On paper, Wu Qingyuan isn't the type of film that should appeal to me. Biopics aren't really my thing, Go isn't really my sport (if you can even call it that) and pre-WWII Japan isn't my favorite place and time in history. On the other hand, Zhuangzhuang built up plenty of credit with Xiao Cheng Zhi Chun and Lang Zai Ji and with Chen Chang leading the film I didn't have to think twice to give it a go. Watching the film a second time around, I'm still incredibly happy I made that jump all those years ago.
Go isn't the most exciting of games, but it is a perfect embodiment of some very typical Asian mental models and ideals. There's the obvious contrast between the simplicity of the rules and the complexity of the actual game (it is said that no two games of Go have ever been the same), then there is the tranquil, almost spiritual disposition of its players, almost in trance and sometimes stretching out a game over multiple days. It's a very pure game, played with honour and urging the players to test their strategic limits.
The film is named after the biggest Go player that ever lived, Wu Qingyuan (or Go Seigen if you prefer his Japanese name) who just passed away last month at the respectable age of 100. As a young kid he was named a prodigy by the local Go players, but Qingyuan was born in China and all the important Go competitions were held in Japan.
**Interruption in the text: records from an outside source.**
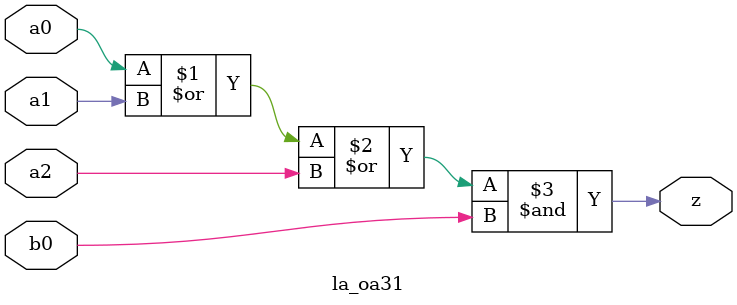
<source format=v>


module la_oa31 #(
    parameter PROP = "DEFAULT"
) (
    input  a0,
    input  a1,
    input  a2,
    input  b0,
    output z
);

    assign z = (a0 | a1 | a2) & b0;

endmodule

</source>
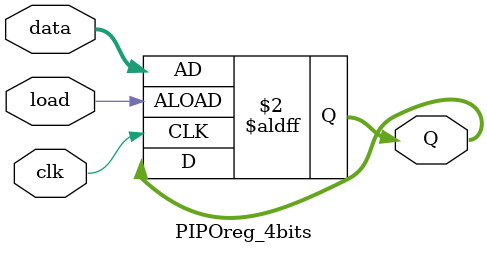
<source format=v>
module PIPOreg_4bits (
    input wire clk, load,
    input wire [3:0] data,
    output reg [3:0] Q
);

//Internal variable declaration

//Implementacion usada en la que se resuelve todo en un solo modulo sin hacer instancia de otros modulos.
//Body
always @(posedge clk, posedge load) begin
    if (load) begin
        Q[3] = data[3];
        Q[2] = data[2];
        Q[1] = data[1];
        Q[0] = data[0];
    end
    else begin
        Q[3] = Q[3];
        Q[2] = Q[2];
        Q[1] = Q[1];
        Q[0] = Q[0];
    end
end

endmodule
</source>
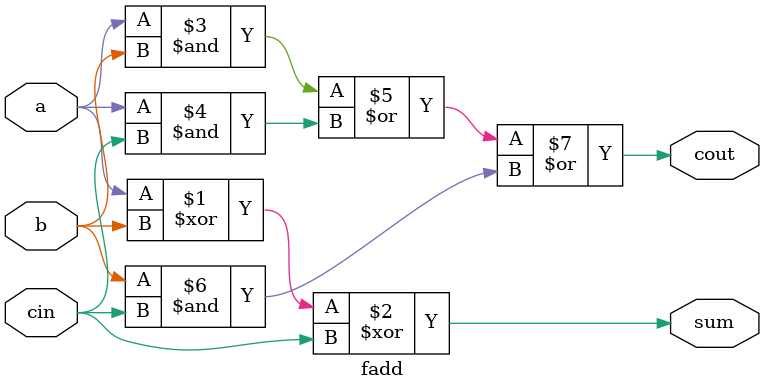
<source format=v>
module top_module( 
    input [99:0] a, b,
    input cin,
    output [99:0] cout,
    output [99:0] sum );
    
    genvar i;
    
    wire [99:0] int_cin;
    
    assign int_cin = {cout[98:0],cin};
    
    generate for (i=0; i<100; i=i+1) begin: adder_isnt
        fadd fadd_inst(
            .a(a[i]),
            .b(b[i]),
            .cin(int_cin[i]),
            .cout(cout[i]),
            .sum(sum[i])
        );
        end
    endgenerate

endmodule

module fadd( 
    input a, b, cin,
    output cout, sum );
    
    assign sum = a ^ b ^ cin;
    assign cout = a&b | a&cin | b&cin;

endmodule

</source>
Qingyuan persevered and travelled to Japan to master the game, but with World War II approaching his social position wasn't an easy one.
The film follows Qingyuan on his travels throughout Japan. About a quarter of the it is spent on actual Go-related matters, the rest zooms in on Qingyuan's love life, his struggles with faith, the way his frail physical condition saved him from going off to war and the friends he made as a Go player. There's quite some jumping around in time, but that's to be expected from a biopic. Those expecting a rare insight in Qingyuan's private life will be left disappointed though, as the film's subject remains quite vague and enigmatic throughout.
The visuals mimic the film's peaceful, zen-like core. The camera moves slowly, deliberately and meticulously through the sets, observing the world in a very rigid, stern yet respectful manner. But there's also a grim and gloomy side to the cinematography. Even though there are some brighter outdoor scenes, colors are often muted, hanging over the film like a dark veil. This is a reflection of Qingyuan's inner struggles as he tries to find a good balance between his passion (playing Go) and the personal issues he has to deal with.
The soundtrack is the perfect companion to the visuals. It's more outspoken compared to Xiao Cheng Zhi Chun (but then every soundtrack is), yet it remains a very introverted, subtle selection of tracks, surfacing only when it's able to add something substantial to a particular scene. The rest of the film is accompanied by slightly accentuated ambient noises, more in line with stilted Japanese dramas.
Chen Chang (Yi Dai Zhong Shi, Zui Hao De Shi Guang, Soom) is without a doubt one of the best Asian actors of the moment and it's always a joy to see him in a challenging role like this. Qingyuan isn't the most emotive character and even though Zhuangzhuang isn't out to unravel all his mysteries, the person you see on screen is someone who makes perfect sense. The supporting cast is commendable too, but this really is Chang's moment of glory.
Wu Qingyuan differs from more traditional biopics in the sense that even though Zhuangzhuang allows you to get close to his main subject, the audience still has to do most of the work. Apart from some more direct quotes appearing onscreen, Zhuangzhuang prefers to show rather than tell. Qingyuan remains a somewhat opaque and mysterious character throughout, even though by the end of the film I felt a very clear and strong connection to the man. It's an approach that many other biopics could learn a thing or two from.
Go really isn't the most exciting of sports, but even the matches are filmed with enough integrity and mystery to make them appear tense and interesting. Zhuangzhuang Tian may not have made the most coherent biopic here, but when it comes to capturing a person as a whole he did a splendid job. Wu Qingyuan is a rather slow and moody film, but there's beauty pouring from its seams. With the real Qingyuan passing on just last month, it's a shame not more was heard from this film.